Scientists have developed a synthetic patch that contains insulin-producing beta cells and controls blood sugar levels, which might signal the end of insulin injections for people with diabetes.
People with type 1 diabetes and insulin-treated type 2 diabetes have to inject insulin every day, which is invasive, uncomfortable and can be particularly distressing for younger patients.
In June 2015, researchers at the University of North Carolina announced they had designed an insulin “smart” patch that uses a system of micro-needles to automatically detect high blood glucose levels and administer insulin appropriately.
In this new study, the same research team have upgraded the smart patch. Whereas the previous patch contained synthetic insulin, this new patch contains live beta cells – which are usually found in the pancreas – and can control rising blood glucose levels for roughly 10 hours at a time.
How does the new patch work?
Because the beta cells are kept within the patch on the outside of the body, there is no danger of them being rejected by the immune systems of people with type 1 diabetes.
People who take insulin through injections can be at risk of administering too little or too much insulin. But by containing live beta cells which respond to rising blood sugar levels, the new patch is more able to safely manage a patient’s blood glucose levels for longer.
The patch can be stuck to a patient’s skin and works by linking microneedles up to the live beta cells. The needles, which are around the size of an eyelash, are painless when applied. They provide a link between the beta cells and the patient’s bloodstream.
The researchers developed “glucose-signal amplifiers” which respond to rising blood sugar levels and relay that message back to the beta cells.

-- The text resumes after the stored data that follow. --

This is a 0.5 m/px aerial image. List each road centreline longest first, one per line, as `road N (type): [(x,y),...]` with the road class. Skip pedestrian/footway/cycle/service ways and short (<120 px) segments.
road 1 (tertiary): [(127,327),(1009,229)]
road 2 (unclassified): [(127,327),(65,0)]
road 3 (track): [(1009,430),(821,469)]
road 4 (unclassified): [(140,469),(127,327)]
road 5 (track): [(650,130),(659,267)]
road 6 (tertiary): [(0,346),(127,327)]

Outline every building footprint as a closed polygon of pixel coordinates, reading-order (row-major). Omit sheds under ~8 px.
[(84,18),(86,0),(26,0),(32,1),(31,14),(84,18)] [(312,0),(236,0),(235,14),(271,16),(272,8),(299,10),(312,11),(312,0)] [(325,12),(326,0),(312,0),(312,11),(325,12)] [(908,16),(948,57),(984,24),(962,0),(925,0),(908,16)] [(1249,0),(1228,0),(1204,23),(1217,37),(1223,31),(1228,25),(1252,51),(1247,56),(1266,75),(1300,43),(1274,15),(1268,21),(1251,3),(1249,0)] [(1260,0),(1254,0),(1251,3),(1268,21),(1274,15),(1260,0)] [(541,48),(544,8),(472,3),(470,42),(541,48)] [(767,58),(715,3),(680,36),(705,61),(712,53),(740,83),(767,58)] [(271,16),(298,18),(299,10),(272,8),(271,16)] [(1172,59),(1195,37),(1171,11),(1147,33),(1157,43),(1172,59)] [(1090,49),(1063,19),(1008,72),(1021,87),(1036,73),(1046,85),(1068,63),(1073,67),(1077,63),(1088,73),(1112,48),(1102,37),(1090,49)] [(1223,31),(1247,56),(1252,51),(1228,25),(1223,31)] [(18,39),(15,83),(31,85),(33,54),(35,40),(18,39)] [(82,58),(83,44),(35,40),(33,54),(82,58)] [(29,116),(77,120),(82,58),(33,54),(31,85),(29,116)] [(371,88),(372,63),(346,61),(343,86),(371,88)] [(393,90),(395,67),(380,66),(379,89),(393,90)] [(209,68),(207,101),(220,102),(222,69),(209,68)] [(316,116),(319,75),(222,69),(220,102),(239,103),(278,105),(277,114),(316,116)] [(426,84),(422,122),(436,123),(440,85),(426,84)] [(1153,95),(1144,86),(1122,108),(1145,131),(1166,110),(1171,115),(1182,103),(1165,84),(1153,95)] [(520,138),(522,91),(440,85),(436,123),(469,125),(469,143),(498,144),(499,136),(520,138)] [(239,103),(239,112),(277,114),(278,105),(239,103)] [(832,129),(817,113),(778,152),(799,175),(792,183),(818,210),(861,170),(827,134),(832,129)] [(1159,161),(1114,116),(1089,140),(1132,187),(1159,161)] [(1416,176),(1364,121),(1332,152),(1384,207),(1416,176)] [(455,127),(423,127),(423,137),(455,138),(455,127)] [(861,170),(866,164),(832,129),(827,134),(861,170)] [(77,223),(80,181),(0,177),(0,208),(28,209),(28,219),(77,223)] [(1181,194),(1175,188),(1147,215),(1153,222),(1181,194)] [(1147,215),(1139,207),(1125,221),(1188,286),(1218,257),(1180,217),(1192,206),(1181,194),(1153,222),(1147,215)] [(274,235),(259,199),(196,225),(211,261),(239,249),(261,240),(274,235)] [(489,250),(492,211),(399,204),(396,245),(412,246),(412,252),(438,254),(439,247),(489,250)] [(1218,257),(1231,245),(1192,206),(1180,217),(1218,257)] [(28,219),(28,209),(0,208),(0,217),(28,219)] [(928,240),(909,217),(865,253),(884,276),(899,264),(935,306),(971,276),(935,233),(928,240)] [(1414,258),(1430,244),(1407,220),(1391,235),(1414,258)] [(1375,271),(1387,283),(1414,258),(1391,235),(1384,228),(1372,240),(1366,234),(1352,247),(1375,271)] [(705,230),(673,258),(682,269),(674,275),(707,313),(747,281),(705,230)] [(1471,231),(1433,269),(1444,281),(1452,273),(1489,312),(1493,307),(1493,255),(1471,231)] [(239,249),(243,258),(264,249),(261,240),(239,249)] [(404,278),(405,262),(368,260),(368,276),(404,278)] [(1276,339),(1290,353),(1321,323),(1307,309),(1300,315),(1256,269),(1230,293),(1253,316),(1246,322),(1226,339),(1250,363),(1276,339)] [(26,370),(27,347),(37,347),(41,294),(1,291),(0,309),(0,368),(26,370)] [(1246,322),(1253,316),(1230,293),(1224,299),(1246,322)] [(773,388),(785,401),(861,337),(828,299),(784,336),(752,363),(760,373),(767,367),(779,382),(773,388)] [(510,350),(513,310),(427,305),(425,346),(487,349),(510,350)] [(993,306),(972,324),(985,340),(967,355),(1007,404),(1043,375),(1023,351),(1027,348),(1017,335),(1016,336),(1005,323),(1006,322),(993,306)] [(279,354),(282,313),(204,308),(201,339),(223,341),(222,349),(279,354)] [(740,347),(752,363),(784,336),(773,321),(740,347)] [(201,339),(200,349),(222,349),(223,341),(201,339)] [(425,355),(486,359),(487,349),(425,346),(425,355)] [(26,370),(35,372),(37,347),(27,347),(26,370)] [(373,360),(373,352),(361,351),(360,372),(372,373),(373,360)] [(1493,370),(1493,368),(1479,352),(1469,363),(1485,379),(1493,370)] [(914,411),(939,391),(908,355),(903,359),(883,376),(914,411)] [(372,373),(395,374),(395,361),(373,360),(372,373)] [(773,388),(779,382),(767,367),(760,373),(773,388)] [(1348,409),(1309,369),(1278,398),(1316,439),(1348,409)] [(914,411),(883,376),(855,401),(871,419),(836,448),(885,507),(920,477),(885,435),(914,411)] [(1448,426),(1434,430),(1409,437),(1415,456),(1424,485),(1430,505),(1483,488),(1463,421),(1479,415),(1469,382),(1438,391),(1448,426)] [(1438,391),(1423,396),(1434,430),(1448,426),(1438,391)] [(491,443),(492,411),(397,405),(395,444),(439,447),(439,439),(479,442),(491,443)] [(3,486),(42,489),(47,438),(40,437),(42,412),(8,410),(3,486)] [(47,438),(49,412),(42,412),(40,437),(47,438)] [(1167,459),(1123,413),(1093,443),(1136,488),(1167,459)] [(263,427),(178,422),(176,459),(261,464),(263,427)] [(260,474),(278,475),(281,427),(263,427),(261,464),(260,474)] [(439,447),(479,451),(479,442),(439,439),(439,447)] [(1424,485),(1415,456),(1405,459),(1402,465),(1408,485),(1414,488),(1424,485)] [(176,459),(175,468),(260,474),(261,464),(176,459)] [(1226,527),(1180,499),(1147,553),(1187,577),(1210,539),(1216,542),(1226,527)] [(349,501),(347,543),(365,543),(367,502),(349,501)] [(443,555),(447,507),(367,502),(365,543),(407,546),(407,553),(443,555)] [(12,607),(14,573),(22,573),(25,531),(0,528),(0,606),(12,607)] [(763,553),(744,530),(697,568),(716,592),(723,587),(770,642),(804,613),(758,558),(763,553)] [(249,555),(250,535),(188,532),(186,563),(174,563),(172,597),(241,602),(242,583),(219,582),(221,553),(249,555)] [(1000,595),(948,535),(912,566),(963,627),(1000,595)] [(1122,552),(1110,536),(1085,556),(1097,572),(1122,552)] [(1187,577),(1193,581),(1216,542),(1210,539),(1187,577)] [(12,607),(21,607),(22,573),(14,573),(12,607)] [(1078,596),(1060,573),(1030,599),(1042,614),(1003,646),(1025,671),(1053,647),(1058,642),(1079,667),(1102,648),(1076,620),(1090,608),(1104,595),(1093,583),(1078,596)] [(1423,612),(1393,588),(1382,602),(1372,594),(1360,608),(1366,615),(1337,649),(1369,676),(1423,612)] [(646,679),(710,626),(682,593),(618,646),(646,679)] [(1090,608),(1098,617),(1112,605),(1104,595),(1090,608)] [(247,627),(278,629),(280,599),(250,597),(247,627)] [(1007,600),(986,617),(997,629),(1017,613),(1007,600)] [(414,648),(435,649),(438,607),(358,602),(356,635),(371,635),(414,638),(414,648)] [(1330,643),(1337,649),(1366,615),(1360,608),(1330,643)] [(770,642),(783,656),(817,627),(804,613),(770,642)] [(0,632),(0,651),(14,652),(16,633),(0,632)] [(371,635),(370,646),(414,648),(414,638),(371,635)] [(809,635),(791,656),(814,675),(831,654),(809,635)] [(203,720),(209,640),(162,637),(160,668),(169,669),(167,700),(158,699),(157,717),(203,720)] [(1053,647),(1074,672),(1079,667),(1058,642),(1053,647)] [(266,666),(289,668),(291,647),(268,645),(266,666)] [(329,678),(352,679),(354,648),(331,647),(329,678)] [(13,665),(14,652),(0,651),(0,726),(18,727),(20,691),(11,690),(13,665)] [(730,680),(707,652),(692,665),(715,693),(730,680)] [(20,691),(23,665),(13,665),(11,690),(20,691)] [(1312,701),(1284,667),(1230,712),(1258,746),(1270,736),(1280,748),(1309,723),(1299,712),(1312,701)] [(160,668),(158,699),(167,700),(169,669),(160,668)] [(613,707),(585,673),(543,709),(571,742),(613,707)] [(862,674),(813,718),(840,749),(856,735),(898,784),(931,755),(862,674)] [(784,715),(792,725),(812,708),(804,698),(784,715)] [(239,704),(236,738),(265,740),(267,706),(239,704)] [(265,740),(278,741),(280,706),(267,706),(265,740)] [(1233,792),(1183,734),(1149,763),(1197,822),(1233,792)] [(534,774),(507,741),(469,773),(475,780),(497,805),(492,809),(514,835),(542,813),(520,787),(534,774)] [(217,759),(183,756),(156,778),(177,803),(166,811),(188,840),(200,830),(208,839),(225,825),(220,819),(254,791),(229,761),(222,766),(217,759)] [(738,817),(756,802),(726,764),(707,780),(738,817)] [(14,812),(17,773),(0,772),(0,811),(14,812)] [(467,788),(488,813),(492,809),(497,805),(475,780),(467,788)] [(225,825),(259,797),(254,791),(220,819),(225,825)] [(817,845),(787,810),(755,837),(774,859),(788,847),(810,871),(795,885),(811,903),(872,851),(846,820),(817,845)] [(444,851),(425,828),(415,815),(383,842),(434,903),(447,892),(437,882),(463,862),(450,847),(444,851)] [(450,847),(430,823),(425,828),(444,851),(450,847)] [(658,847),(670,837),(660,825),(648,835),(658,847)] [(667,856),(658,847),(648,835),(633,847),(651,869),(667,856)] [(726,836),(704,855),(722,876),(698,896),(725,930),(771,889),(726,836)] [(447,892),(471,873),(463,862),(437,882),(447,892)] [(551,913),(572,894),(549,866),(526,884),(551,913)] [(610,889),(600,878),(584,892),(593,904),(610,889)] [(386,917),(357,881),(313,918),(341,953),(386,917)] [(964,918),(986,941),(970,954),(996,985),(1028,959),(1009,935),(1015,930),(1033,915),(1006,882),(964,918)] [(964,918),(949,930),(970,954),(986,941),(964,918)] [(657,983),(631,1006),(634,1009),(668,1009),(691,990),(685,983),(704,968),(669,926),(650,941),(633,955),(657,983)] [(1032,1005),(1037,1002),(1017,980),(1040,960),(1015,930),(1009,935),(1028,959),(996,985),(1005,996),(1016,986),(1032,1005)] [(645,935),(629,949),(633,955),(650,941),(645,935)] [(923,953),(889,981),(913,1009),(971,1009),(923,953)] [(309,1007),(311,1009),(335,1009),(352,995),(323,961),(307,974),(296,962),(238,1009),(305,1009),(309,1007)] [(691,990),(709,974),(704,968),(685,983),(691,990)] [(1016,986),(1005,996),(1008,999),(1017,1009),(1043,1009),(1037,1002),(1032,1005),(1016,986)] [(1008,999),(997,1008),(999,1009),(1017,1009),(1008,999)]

“A desperately needed vacation”
John Buse, a researcher at the University of North California, said: “Managing diabetes is tough for patients because they have to think about it 24 hours a day, seven days a week, for the rest of their lives.
“These smart insulin approaches are exciting because they hold the promise of giving patients some time off with regards to their diabetes self-care. It would not be a cure but a desperately needed vacation.”
The patch has been tested on mice with type 1 diabetes, and was proven to be effective at responding to rising blood glucose levels. When the researchers added a second patch to the mice, no excess insulin was produced and the patch extended the life of the treatment to 20 hours.
“This study provides a potential solution for the tough problem of rejectio, which has long plagued studies on pancreatic cell transplants for diabetes,” said study author Dr. Zhen Gu. “Plus it demonstrates that we can build a bridge between the physiological signals within the body and these therapeutic cells outside the body to keep glucose levels under control.”
The patch has not yet been tested on humans, and animal trials will continue to ensure the patch delivers the best possible performance. While clinical trials involving humans could take time, the evidence suggests that the patch could be an effective and welcome solution in eliminating insulin injections.
The findings were published in Advanced Materials.